J’ai mangé Claus
by Raphaële Marchal
Le petit déjeuner a cette délectable particularité d’être toujours plus savoureux quand on ne l’a pas préparé soi-même. S’asseoir à une table et se faire servir scones (on va en parler beaucoup, autant commencer maintenant), chocolats chauds et autres fantaisies frühstückiales procure cette sensation de bonheur et de plénitude de j’ai-rien-à-faire-et-je-kiffe que l’on ne retrouve pas plus tard dans la journée. Je stoppe illico les gros malins dans leur élan de contradiction : oui, un brunch à 15h, même s’il est servi plus tard que le déjeuner, ça compte. C’est une question de psychologie.
Eh bien c’est exactement ce que l’on a fait, mes copines et moi, un dimanche à 10h30, Chez Claus, l’Epicerie du Petit Déjeuner. Et c’était chouette.
Je glisse ici une phrase qui a l’avantage d’être multifonction : elle clôt la petite introduction et montre la rupture avec ce qui va suivre (ce qui s’est passé chez Claus, en fait), elle apporte un peu de suspens (le temps que vous passez à lire cet inepte groupe de mots formant un sens complet est un temps que vous ne passez pas à lire « ce qui s’est passé chez Claus, en fait », et elle introduit ce qui suit (roulement de tambour) : ce qui s’est passé chez Claus, en fait.
« Vous avez réservé ? » « Euh non, enfin pas que je sache » (je tente tous les noms, prénoms, diminutifs et comparatifs possibles et imaginables mais je sens qu’à ce stade, même si je finis par tomber sur le bon, il va pas coopérer, le mec). Confrontation de regards :
- Lui : pourquoi tu restes plantée là grande nouille (on est plus proches du pauvre conne mais il a l’œil doux, le mec qui coopère pas), je t’ai dit qu’il n’y avait pas de place, sois gentille et va chez Pain Quotidien (on en reparlera, ça va être super)
- Moi : je crois que t’as pas bien compris, je (qui se transforme en on puisqu’entre temps Lau est arrivée) repartira (oui, ça fait bizarre) pas d’ici tant qu’on n’aura pas goûté toute la carte, on a envie de lui faire gagner du temps en lui expliquant que non, on lâchera pas, et qu’autant nous promettre une table tout de suite, mais il persiste dans sa naïveté.
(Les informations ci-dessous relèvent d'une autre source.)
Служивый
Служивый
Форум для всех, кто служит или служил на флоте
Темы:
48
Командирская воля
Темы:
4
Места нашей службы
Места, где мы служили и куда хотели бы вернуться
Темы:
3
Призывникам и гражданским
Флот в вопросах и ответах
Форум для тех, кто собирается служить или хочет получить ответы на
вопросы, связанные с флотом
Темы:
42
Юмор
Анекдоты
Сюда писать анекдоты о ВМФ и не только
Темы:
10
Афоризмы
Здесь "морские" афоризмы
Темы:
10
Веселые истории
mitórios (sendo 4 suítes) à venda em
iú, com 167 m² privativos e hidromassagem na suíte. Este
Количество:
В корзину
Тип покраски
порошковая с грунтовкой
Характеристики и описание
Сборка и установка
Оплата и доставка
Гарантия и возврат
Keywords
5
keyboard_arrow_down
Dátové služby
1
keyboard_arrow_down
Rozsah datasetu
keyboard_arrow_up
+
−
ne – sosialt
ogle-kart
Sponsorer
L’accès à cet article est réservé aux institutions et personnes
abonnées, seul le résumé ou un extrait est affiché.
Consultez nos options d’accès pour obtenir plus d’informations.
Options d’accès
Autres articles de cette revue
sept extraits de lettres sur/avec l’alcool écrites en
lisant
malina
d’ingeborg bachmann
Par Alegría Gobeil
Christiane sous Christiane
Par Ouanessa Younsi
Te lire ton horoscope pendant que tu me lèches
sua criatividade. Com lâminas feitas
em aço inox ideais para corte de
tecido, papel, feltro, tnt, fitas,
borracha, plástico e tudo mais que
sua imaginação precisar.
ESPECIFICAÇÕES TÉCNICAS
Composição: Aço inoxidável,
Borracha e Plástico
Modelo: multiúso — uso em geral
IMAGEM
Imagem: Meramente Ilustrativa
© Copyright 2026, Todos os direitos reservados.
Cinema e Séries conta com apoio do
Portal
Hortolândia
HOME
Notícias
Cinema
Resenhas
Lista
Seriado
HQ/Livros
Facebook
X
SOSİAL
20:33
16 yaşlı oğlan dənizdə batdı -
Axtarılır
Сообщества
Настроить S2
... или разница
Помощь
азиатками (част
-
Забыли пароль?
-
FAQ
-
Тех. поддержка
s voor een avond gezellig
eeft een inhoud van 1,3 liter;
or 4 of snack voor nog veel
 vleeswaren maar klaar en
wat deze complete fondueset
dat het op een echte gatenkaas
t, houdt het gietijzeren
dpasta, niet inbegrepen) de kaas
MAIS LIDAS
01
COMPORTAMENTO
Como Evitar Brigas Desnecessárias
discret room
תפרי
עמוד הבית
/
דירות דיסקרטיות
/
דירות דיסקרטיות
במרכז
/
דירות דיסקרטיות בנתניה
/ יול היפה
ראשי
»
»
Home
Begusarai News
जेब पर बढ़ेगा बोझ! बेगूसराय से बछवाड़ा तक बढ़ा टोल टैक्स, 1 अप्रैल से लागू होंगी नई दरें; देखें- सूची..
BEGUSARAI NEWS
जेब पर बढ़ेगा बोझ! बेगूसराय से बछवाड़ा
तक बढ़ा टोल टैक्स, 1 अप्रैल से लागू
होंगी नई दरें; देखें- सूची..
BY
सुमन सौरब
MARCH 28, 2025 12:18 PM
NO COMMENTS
Pendant que le mec pas coopératif qui persiste dans sa naïveté* s’occupe à faire ce qu’il fait, La Belette arrive. Elle donne tout : « on s’en fout on se met n’importe où, même une toute petite table avec des toutes petites chaises, même dehors, debout, dans les escaliers, dans la cuisine, chez vous ? ». C’est quand parvient à nos oreilles un inaudible « bah vous n’avez qu’à attendre qu’une table se libère » qu’on sait qu’on a gagné. Il ajoute (mais là ça parvient plus du tout à nos oreilles) un petit « mais ça risque de prendre du temps, personne n’a fini », à quoi on répond, en cœur « chouette génial formidable magnifique ouah trop top cool ».
Regard perplexe du MPCQPDSN*.
Petit tour d’horizon (le quatrième, du coup) : ils ont l’air ouf les scones et trop beaux les cookies et wouah regarde ce gâteau et ça tu connais putain j’ai faim j’en veux 5 bon elle est prête quand notre table.
Ca y est, c’est l’heure du frühstück.
Je vais la faire courte, TOUT est bon.
Meilleurs scones alentours (j’ai jamais trop su ce que signifiait alentour, mais pour moi, c’est large, genre jusqu’à Frankfürt) avec beurre et confiture bio de OUF, Muësli Claus préparé la veille à tomber, Zwei Eier im Glas - comprendre tartare d’œuf, plutôt très bon comme on dit dans le milieu (enfin dans Top Chef) -, ChocoNut Cookies et Breakfast Cookies d’un niveau dont on ne se remet jamais vraiment complètement, frühstücksteller (assiette de jambon, comté, fromage frais, salade et œufs bio) frühstückstellerement bon, pain et « spreads » dingos, thé, chocolat chaud, jus de fruits, compotes… Pas une fausse note.
J’aimerais bien y aller avec un Claus… Anyone?